À un mois des élections législatives et communales prévues le 31 mai 2026, les tensions s’accentuent entre la Direction Générale des Elections (DGE) et une partie de la classe politique. Dans une déclaration rendue publique, le Front démocratique de Guinée (FRONDEG) critique ouvertement la gestion du processus électoral, pointant des manquements susceptibles, selon lui, de fragiliser la crédibilité du scrutin.
Cette réaction intervient au lendemain d’une conférence de presse animée par la Directrice Générale de la DGE, Djenabou Touré. En réponse, le FRONDEG, par la voix de son Secrétaire Général Aboubacar Sidiki Kaba, a passé au crible les arguments avancés par l’institution électorale pour justifier ses décisions, notamment en ce qui concerne la validation des candidatures.
Au cœur des critiques : la fixation des cautions électorales. Le FRONDEG accuse la DGE de ne pas avoir respecté les dispositions légales encadrant ce mécanisme. La coalition s’appuie notamment sur les propos de la directrice générale, qui a évoqué des difficultés techniques ayant empêché la mise en place de la commission financière dédiée.

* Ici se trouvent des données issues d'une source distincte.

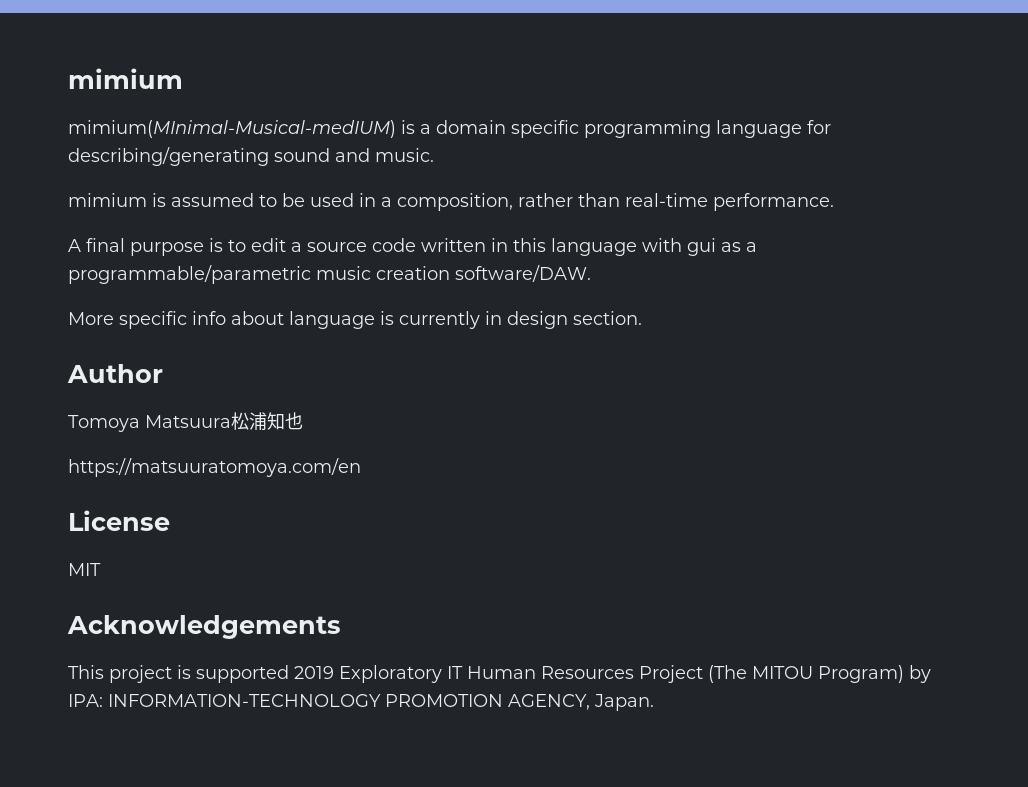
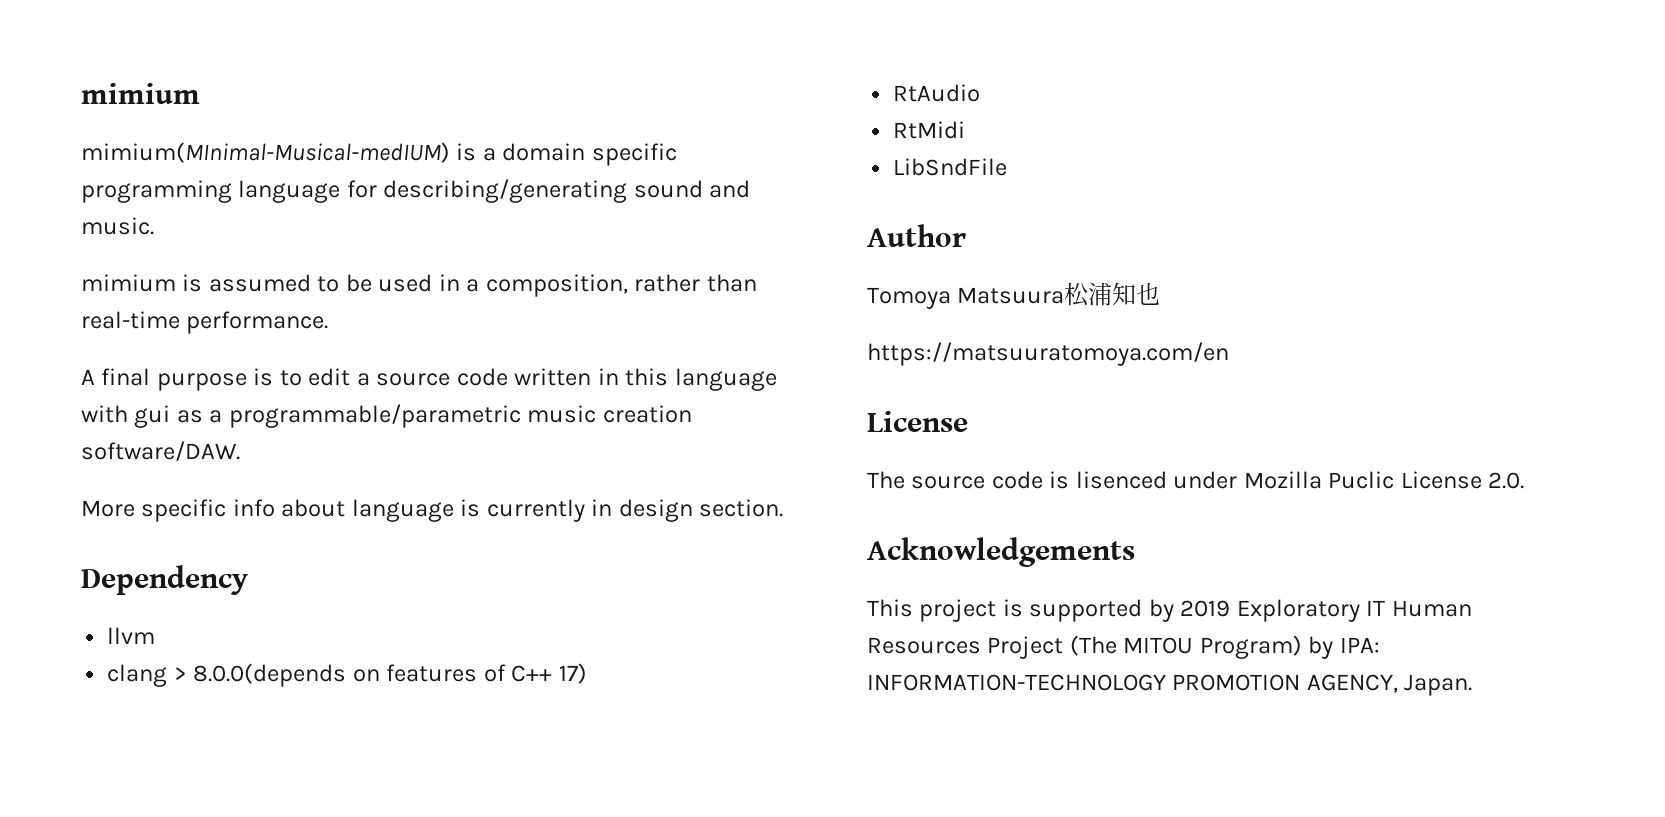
(642, 318) none -> [81,565,248,595] [107,627,156,644] [107,663,587,687] [893,84,981,102] [893,121,966,139] [893,158,1008,176] // Dependency // llvm // clang > 8.0.0(depends on features of C++ 17) // RtAudio // RtMidi // LibSndFile
[68,563,101,576] MIT -> [867,471,1525,489] The source code is lisenced under Mozilla Puclic License 2.0.
(289, 674) none -> [1148,599,1174,622] by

Pour le mouvement, l’absence de cette commission constitue une entorse au cadre légal. Il rappelle que cet organe est censé garantir l’équité entre les différents acteurs politiques engagés dans la compétition électorale. Cette question demeure l’un des principaux points de friction entre l’administration électorale et les partis.
Le FRONDEG exprime également des réserves quant à la gestion de certains dossiers jugés sensibles. Il évoque notamment le cas du président du Conseil national de la transition (CNT), désormais candidat, dont la démission suscite des interrogations.
La coalition estime que cette procédure aurait dû faire l’objet d’une communication plus transparente afin d’éviter toute suspicion d’interprétation partiale des règles en vigueur.
Autre sujet de discorde : l’interprétation du récépissé de dépôt des candidatures. La DGE considère ce document comme le point de départ des délais de recours. Une position que conteste le FRONDEG, qui estime qu’un récépissé ne peut se substituer à une notification administrative formelle.
Selon la coalition, cette divergence pourrait restreindre le droit de recours de certains candidats, en brouillant les repères juridiques nécessaires à l’exercice de ce droit fondamental.
Au-delà des aspects techniques et juridiques, le ton adopté par la DGE lors de sa dernière sortie médiatique est également pointé du doigt. Le FRONDEG dénonce une communication jugée peu apaisante dans un contexte déjà tendu.
Le mouvement appelle l’administration électorale à privilégier le dialogue et à adopter une posture plus inclusive afin de restaurer la confiance autour du processus.
Cette nouvelle prise de position illustre les crispations croissantes à l’approche des élections du 31 mai. Tandis que la DGE affirme agir dans le strict respect des textes, plusieurs formations politiques continuent de dénoncer des irrégularités.
À quelques semaines du vote, le climat politique et juridique apparaît de plus en plus tendu, laissant planer des incertitudes sur le bon déroulement du scrutin.